BEGIN

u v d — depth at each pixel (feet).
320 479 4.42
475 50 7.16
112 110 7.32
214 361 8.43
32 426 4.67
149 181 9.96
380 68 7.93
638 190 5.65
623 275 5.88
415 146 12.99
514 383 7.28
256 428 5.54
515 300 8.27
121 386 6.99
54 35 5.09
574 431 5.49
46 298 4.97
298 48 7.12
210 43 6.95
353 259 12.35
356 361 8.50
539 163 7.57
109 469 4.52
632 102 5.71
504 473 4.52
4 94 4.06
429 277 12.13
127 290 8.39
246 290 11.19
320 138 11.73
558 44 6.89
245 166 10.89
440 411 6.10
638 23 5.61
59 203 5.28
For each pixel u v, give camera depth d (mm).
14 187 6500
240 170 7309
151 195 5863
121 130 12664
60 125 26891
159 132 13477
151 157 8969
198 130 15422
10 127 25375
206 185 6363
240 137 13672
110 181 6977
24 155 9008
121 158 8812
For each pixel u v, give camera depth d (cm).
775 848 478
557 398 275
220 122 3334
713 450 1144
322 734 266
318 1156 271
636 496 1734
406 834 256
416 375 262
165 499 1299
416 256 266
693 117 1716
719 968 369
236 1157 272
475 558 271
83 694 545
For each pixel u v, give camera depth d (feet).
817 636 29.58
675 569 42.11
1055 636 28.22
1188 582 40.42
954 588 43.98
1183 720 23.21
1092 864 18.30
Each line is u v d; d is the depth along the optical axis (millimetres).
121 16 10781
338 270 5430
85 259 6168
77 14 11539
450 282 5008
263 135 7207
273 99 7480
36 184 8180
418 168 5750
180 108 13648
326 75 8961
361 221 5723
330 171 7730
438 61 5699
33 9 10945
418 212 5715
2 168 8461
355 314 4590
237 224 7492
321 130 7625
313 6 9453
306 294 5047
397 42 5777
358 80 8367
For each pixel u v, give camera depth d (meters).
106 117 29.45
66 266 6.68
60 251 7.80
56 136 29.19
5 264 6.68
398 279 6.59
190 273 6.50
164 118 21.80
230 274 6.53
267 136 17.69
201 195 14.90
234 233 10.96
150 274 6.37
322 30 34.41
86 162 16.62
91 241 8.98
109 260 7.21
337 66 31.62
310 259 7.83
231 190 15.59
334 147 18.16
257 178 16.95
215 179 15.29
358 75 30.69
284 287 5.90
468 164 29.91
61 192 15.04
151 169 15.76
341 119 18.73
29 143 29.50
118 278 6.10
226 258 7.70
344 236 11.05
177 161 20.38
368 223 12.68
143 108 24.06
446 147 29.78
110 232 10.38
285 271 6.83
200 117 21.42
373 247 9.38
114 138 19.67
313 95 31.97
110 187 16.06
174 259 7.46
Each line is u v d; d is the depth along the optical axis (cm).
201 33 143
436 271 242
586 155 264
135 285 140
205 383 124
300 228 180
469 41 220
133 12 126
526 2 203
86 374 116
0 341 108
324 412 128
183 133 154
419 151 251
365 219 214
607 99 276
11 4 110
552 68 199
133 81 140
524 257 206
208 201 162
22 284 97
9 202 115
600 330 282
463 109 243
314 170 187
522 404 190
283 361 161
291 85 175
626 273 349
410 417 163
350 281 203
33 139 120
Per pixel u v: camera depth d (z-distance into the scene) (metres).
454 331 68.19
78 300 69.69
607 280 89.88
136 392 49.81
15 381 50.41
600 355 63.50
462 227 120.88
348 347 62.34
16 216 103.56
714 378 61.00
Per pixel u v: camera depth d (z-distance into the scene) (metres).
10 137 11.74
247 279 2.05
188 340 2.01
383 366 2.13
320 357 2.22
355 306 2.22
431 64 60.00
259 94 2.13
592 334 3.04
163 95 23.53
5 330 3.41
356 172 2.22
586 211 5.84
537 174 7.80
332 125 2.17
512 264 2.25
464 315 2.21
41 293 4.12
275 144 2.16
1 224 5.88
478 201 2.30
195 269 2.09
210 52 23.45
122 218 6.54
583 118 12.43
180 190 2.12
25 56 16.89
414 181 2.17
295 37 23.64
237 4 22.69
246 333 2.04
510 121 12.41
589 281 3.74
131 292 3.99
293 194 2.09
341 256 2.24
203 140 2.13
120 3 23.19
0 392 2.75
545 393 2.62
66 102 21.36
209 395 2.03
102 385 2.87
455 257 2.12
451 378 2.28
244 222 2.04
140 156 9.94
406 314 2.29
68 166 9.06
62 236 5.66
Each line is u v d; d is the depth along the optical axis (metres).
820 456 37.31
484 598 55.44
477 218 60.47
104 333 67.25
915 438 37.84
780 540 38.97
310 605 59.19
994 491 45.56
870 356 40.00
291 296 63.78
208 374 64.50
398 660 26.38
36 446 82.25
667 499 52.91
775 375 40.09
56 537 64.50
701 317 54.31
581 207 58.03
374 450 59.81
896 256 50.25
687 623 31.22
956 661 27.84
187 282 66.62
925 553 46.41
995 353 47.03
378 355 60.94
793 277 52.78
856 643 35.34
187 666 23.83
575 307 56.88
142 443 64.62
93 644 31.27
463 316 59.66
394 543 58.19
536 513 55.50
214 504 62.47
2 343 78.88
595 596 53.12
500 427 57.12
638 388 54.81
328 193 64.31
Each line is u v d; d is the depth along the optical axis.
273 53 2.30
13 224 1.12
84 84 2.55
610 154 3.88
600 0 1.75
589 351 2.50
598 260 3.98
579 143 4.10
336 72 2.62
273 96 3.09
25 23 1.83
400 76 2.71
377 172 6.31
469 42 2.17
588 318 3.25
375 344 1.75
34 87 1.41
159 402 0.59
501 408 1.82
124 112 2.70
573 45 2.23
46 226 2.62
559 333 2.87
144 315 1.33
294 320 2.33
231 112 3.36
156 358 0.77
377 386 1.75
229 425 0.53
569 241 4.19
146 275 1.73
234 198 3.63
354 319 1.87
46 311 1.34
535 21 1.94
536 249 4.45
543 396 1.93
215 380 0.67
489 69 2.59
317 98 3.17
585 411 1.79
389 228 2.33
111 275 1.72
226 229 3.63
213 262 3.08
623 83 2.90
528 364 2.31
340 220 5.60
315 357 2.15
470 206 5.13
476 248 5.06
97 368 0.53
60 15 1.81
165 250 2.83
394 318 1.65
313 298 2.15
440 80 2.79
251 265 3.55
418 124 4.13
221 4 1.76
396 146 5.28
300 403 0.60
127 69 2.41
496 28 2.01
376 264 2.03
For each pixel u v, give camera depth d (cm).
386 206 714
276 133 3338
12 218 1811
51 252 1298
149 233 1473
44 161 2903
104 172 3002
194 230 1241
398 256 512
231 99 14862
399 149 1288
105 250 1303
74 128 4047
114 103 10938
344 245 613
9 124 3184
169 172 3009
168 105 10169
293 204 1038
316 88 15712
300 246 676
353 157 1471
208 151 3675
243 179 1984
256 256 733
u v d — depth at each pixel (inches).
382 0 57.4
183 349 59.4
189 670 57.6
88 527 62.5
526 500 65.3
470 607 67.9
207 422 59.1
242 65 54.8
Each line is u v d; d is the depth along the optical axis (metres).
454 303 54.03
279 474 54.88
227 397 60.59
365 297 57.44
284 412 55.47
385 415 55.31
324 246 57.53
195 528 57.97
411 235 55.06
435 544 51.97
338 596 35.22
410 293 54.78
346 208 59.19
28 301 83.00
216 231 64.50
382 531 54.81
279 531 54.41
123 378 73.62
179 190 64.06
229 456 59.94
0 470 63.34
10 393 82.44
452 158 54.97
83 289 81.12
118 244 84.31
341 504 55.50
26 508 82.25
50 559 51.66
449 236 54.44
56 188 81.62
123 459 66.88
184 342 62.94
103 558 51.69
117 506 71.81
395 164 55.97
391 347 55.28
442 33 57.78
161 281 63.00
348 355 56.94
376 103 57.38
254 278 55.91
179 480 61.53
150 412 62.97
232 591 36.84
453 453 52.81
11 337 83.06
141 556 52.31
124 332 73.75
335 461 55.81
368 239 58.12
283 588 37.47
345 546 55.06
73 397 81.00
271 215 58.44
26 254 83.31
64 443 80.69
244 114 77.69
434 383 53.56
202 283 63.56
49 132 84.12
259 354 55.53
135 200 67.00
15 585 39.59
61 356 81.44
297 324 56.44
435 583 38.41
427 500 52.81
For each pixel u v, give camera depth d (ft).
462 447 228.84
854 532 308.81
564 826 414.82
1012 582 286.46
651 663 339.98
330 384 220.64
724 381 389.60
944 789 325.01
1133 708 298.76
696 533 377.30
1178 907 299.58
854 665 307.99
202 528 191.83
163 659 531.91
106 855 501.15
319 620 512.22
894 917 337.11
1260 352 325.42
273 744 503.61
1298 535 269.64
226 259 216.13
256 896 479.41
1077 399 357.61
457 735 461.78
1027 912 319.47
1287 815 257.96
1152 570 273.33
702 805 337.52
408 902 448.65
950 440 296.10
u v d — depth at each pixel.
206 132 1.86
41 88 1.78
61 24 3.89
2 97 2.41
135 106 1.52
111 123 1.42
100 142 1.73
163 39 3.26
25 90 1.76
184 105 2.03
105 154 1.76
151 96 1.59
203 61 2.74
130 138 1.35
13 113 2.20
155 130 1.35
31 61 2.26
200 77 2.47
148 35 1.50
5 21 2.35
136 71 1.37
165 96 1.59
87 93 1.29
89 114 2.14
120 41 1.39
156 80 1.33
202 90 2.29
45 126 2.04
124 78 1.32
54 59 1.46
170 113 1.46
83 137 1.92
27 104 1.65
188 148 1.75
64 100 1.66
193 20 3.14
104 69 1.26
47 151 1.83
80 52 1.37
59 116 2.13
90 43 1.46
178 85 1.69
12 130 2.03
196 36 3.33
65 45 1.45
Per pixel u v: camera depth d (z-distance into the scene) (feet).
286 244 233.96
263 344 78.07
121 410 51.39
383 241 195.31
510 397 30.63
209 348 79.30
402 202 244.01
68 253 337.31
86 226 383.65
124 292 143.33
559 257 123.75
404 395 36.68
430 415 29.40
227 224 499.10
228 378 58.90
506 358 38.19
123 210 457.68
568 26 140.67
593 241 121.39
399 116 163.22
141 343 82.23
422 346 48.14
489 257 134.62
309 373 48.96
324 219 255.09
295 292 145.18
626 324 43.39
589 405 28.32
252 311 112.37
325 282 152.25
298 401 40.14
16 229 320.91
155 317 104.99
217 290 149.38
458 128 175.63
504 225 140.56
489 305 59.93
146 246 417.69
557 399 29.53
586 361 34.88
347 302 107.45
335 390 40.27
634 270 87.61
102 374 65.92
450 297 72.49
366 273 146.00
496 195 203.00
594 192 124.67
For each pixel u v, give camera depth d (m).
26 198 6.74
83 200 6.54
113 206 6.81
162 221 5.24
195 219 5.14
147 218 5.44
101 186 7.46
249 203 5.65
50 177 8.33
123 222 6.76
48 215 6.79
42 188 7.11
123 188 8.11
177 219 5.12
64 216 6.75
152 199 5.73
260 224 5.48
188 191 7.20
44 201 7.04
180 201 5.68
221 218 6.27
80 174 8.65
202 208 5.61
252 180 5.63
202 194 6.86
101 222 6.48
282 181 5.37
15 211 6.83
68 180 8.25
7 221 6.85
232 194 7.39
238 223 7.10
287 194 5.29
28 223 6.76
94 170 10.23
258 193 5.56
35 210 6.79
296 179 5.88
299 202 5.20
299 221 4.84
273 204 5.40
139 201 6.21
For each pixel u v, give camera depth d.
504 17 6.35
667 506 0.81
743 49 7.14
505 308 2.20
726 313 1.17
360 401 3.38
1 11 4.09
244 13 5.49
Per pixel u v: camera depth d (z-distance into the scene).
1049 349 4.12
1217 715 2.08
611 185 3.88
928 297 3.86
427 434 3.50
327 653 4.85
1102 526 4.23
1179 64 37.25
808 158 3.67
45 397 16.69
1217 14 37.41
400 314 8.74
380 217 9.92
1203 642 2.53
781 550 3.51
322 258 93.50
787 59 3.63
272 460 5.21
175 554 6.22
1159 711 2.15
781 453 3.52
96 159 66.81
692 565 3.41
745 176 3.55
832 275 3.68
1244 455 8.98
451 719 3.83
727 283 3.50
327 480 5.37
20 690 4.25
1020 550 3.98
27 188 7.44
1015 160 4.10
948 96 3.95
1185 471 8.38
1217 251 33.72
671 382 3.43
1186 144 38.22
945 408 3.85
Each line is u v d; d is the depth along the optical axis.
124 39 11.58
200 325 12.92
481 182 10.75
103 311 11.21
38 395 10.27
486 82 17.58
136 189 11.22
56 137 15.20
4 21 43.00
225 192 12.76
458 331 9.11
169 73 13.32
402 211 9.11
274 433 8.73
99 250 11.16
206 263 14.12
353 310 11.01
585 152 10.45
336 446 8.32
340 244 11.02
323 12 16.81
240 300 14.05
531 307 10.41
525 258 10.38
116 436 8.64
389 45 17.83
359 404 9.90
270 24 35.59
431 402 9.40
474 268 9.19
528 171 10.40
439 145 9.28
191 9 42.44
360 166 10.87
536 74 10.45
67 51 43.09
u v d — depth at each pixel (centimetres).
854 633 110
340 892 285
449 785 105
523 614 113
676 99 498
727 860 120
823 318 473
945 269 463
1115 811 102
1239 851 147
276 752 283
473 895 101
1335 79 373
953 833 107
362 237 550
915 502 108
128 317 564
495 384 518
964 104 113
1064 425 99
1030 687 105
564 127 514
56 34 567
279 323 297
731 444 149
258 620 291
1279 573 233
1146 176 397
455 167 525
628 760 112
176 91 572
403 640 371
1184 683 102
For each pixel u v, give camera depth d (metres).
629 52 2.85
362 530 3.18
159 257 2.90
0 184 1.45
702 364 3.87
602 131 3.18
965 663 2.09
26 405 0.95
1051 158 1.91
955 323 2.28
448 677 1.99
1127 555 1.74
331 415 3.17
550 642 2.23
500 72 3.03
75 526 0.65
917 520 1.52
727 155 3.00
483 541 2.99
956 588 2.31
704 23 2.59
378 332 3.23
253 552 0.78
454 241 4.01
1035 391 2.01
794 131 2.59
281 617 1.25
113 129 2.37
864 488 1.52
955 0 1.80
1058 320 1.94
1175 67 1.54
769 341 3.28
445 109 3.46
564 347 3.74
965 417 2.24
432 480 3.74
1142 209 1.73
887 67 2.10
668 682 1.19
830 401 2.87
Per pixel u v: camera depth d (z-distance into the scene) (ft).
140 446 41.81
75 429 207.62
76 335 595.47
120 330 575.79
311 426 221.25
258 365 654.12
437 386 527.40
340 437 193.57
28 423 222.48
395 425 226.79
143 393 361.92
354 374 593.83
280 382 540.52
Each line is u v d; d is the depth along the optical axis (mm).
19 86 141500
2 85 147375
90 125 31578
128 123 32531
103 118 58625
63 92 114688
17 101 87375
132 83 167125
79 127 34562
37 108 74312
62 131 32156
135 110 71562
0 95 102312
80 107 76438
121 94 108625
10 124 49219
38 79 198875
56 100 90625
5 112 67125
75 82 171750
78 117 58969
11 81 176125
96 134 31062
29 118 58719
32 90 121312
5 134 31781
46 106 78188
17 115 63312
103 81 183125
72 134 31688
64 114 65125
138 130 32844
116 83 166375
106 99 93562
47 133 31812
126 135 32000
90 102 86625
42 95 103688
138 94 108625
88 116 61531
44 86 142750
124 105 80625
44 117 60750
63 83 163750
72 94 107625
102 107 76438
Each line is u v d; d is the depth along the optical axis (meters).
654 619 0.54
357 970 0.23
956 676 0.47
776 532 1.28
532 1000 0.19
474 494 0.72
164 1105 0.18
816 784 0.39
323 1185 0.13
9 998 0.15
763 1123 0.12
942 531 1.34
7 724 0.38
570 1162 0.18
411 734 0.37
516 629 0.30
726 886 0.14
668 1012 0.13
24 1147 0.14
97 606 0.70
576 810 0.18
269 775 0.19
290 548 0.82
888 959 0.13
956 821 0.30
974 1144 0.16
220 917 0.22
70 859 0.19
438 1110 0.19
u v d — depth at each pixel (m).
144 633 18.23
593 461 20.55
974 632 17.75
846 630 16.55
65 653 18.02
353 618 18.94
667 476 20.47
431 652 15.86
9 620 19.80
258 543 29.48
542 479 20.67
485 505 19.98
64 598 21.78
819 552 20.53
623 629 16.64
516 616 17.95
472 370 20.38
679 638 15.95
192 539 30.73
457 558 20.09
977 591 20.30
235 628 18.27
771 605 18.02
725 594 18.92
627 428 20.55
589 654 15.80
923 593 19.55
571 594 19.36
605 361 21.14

END

### Problem
The expected answer holds each line from the listing above where the string "give" is present.

### Answer box
For each pixel u v, give camera depth d (mm).
For each pixel u v, give camera depth d (cm).
For each pixel u v, give camera depth d (feet).
For each pixel u v, give camera depth d (meters).
For each pixel u v, give camera depth d (cm).
For each pixel u v, give camera depth d (ft).
For each pixel u v, give camera depth d (m).
For each pixel u v, give camera depth d.
For each pixel u v, give camera depth d (metres).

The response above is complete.